Back at 60 Group, we were set to work on countering the buzz-bombs.  These were programmed to change course after launching, to prevent tracking back to the site.  Attacks on those sites would be helped if radar range could be extended.  Transmitter HT had been increased, and an extended aerial (frame) might help.  Firstly, I located some GCI aerial mesh frames at the maintenance unit in Carlisle.  Then a few days on the drawing board designing a frame extension which was made up at the Kidbrooke Depot.  Next, (I went) with a Kidbrooke party down to Wartling, and the extension frame was mounted.  (I gather the Germans soon introduced mobile launching gear; the inevitable move and counter-move!)
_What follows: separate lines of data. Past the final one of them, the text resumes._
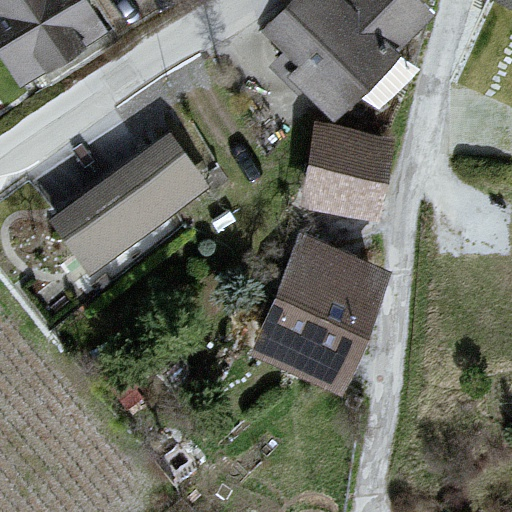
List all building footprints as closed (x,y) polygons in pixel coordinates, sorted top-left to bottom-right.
[(74,0),(0,0),(0,26),(31,73),(95,31),(74,0)] [(302,0),(270,30),(308,69),(300,77),(332,110),(428,17),(411,0),(302,0)] [(511,0),(496,0),(511,8),(511,0)] [(387,134),(316,122),(303,196),(375,208),(387,134)] [(167,132),(43,220),(83,277),(207,189),(167,132)] [(387,270),(300,234),(251,354),(342,397),(368,339),(387,270)]
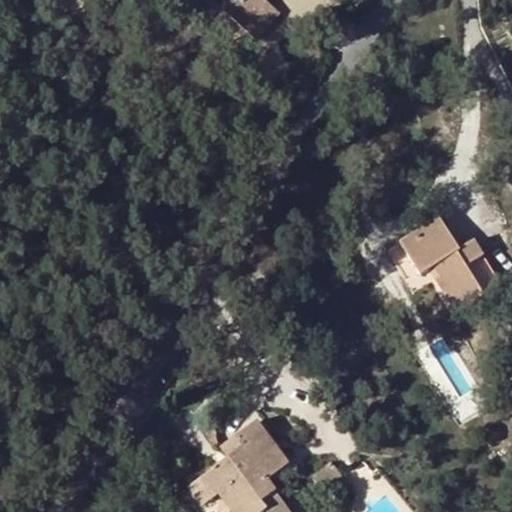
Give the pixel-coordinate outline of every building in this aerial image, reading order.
[(217,0),(229,10),(234,3),(228,0),(217,0)] [(237,0),(234,3),(251,12),(260,1),(258,0),(237,0)] [(260,1),(251,12),(270,22),(276,15),(260,1)] [(250,13),(251,12),(234,3),(229,10),(223,16),(253,42),(265,27),(250,13)] [(250,13),(265,27),(270,22),(251,12),(250,13)] [(437,279),(433,282),(453,316),(499,288),(473,244),(455,255),(436,222),(395,247),(414,279),(432,269),(437,279)] [(221,473),(217,467),(197,482),(211,500),(216,496),(228,511),(261,511),(262,511),(258,503),(272,493),(264,482),(284,466),(253,424),(218,451),(226,461),(230,466),(221,473)] [(230,466),(226,461),(217,467),(221,473),(230,466)] [(326,461),(307,477),(318,490),(337,474),(326,461)]
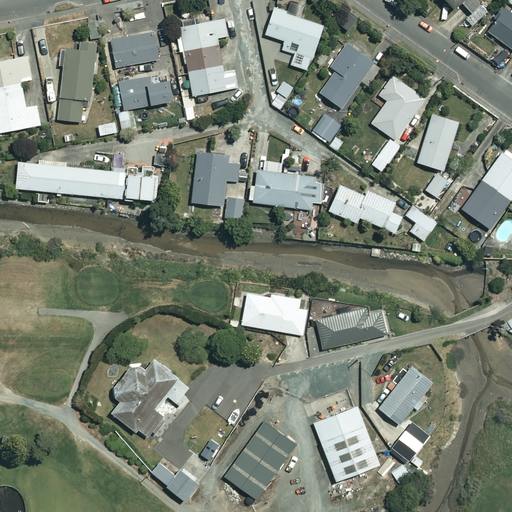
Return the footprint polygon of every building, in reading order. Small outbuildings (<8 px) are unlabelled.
[(447,0),(457,9),(463,3),(473,13),(467,19),(474,26),(488,11),(477,0),(447,0)] [(511,12),(505,7),(488,31),(511,48),(511,12)] [(325,26),(275,8),(266,34),(286,41),(283,49),(313,60),(325,26)] [(229,35),(226,20),(176,28),(181,52),(186,51),(194,95),(238,88),(236,76),(226,78),(218,37),(229,35)] [(101,37),(100,21),(86,22),(88,39),(101,37)] [(157,46),(155,31),(112,38),(117,66),(162,59),(159,46),(157,46)] [(84,99),(91,100),(97,43),(81,41),(80,51),(62,49),(60,65),(64,66),(59,119),(82,122),(84,99)] [(375,62),(348,43),(331,66),(337,70),(321,92),(342,108),(362,81),(369,86),(377,74),(370,69),(375,62)] [(33,79),(29,56),(0,61),(0,132),(42,125),(38,105),(27,107),(22,81),(33,79)] [(175,101),(171,73),(120,81),(124,109),(175,101)] [(426,99),(394,75),(380,94),(388,101),(372,123),(396,140),(426,99)] [(295,88),(284,81),(278,91),(290,98),(295,88)] [(196,118),(194,106),(185,107),(188,120),(196,118)] [(132,125),(128,110),(119,113),(123,127),(132,125)] [(460,122),(433,113),(418,162),(445,170),(460,122)] [(341,125),(325,114),(314,130),(331,141),(341,125)] [(118,132),(116,122),(99,125),(101,135),(118,132)] [(402,146),(391,138),(373,164),(383,172),(402,146)] [(511,154),(505,150),(463,209),(491,229),(511,200),(511,154)] [(230,154),(198,151),(193,202),(224,206),(227,180),(238,181),(240,163),(230,162),(230,154)] [(69,165),(20,161),(17,188),(124,198),(127,172),(68,167),(69,165)] [(283,163),(265,161),(264,171),(258,170),(256,185),(252,185),(250,202),(312,209),(313,202),(323,203),(326,179),(282,174),(283,163)] [(451,178),(439,171),(426,190),(438,198),(451,178)] [(160,178),(131,175),(128,197),(157,200),(160,178)] [(366,195),(341,185),(330,211),(359,222),(361,217),(396,232),(403,216),(393,212),(397,202),(368,190),(366,195)] [(245,199),(229,197),(226,218),(243,220),(245,199)] [(438,222),(413,206),(407,215),(417,222),(411,231),(425,241),(438,222)] [(302,300),(248,291),(242,325),(304,335),(308,309),(300,308),(302,300)] [(382,313),(370,315),(368,310),(317,322),(323,348),(386,334),(382,313)] [(192,389),(155,360),(145,373),(134,364),(112,393),(122,401),(113,413),(148,439),(165,417),(155,409),(166,394),(180,405),(192,389)] [(434,382),(414,366),(380,407),(400,424),(434,382)] [(378,462),(356,404),(312,421),(334,479),(378,462)] [(296,443),(263,419),(222,474),(256,499),(296,443)] [(424,444),(408,430),(393,448),(409,461),(424,444)] [(221,446),(212,439),(201,454),(210,460),(221,446)] [(176,474),(161,462),(153,472),(168,484),(176,474)] [(411,475),(400,462),(389,471),(400,484),(411,475)] [(200,483),(182,469),(168,486),(186,500),(200,483)]
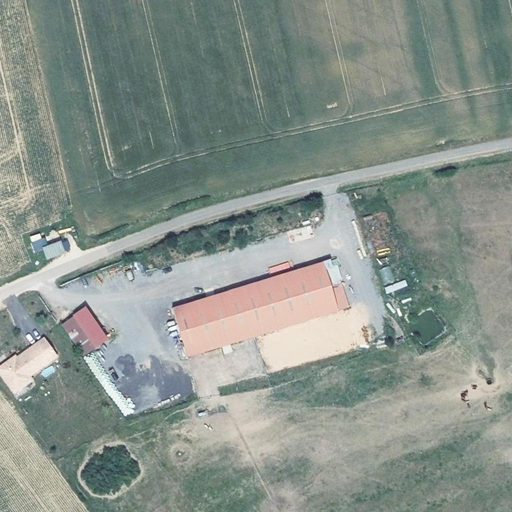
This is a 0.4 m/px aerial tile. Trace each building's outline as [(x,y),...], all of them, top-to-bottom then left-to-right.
[(287,231),(291,242),(314,236),(310,225),(287,231)] [(30,236),(33,250),(46,247),(42,233),(30,236)] [(65,242),(60,243),(63,253),(68,251),(65,242)] [(60,243),(44,249),(47,259),(63,253),(60,243)] [(338,311),(322,262),(172,309),(187,357),(338,311)] [(378,270),(384,285),(394,281),(389,266),(378,270)] [(386,293),(407,287),(406,280),(384,287),(386,293)] [(85,308),(62,325),(83,356),(106,340),(85,308)] [(32,376),(59,357),(44,335),(0,366),(0,375),(14,395),(34,380),(32,376)]
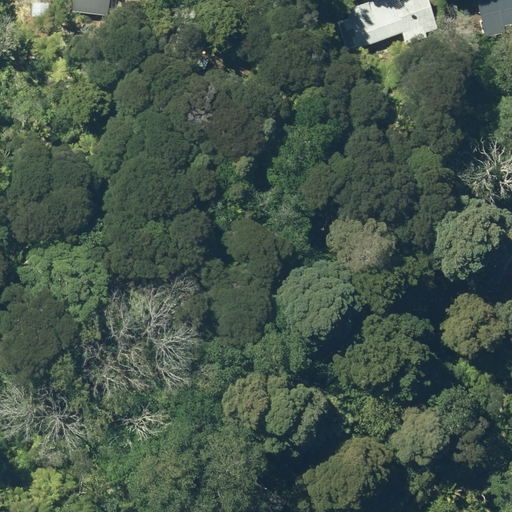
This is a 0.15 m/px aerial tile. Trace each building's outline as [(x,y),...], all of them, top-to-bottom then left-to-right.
[(68,0),(68,17),(106,18),(106,0),(68,0)] [(378,0),(342,13),(355,50),(400,35),(403,45),(435,35),(422,0),(407,0),(390,6),(388,0),(378,0)] [(511,0),(470,0),(483,39),(503,33),(501,28),(511,24),(511,0)] [(485,289),(510,299),(511,294),(511,260),(500,256),(485,289)] [(191,506),(200,511),(272,511),(276,505),(213,468),(191,506)]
As the Liberation Army advanced, plans were made for the ground stations of the radar navigational aids (Gee and Oboe) to follow up.  A new wing organisation was set up and given the name of 72 Wing.  I was put in charge of the Electrical-Mechanical section, whose main task was to service the very large numbers of generating sets, from Lister diesels down to lightweight petrol sets suitable for airborne transport.

No turning gear to plague us, but a whole new set of problems – those 110 ft timber towers!  They were beautifully designed, lightweight and transportable, but had an infinity of small pieces to maintain.  There was a desperate rush to work out what equipment was needed; mobile workshops and the provision of spares.

Our convoy landed on Sword Beach on 5 September 1944.  All very civilised this time – even a bulldozer to pile sand at the ramp for easy exit.  We learnt that we could takeover buildings previously occupied by the Germans, and their taste was good!

But the speed of the Allied advance across France meant it was soon time to move forward, and Mons was chosen for the next HQ site.  It took two days for the convoy to reach Belgium. – driving past slag heaps in the mining areas – dreary surroundings after our outdoor life in Normandy, but all compensated for by the warmth and friendliness of the city – with the added link of New Zealanders having been there in 1914-1918.

Radar was back in the firing line during the German Ardennes offensive.  An Oboe unit had no warning: the story goes that a crew member looking at a footbridge down in the valley suddenly realised there were German soldiers crossing.  The unit made a hasty exit, struggling with winter mud and the need for help to extract highly-secret equipment from very preoccupied Americans.  (Von Rundstedt later disclosed that he had detailed an armoured unit for the specific purpose of capturing intact all the 72 Wing units.)

Not long before VE Day, we delivered a new power unit to a station in what was to become the Russian Zone.  We were told that civil affairs officers had displayed photographs from Belsen, not too far distant.  These had been dismissed by the locals as typical Allied photographs.  Yet, in that village, we saw a factory with the workers – mostly Russian girls – camped in it.  The villagers must have known that this was forced labour; the girls were virtually slaves and could now easily run riot.

We had wondered why those villagers were so terrified of the rumour that they were to be in the proposed Russian Zone.  Now we understood.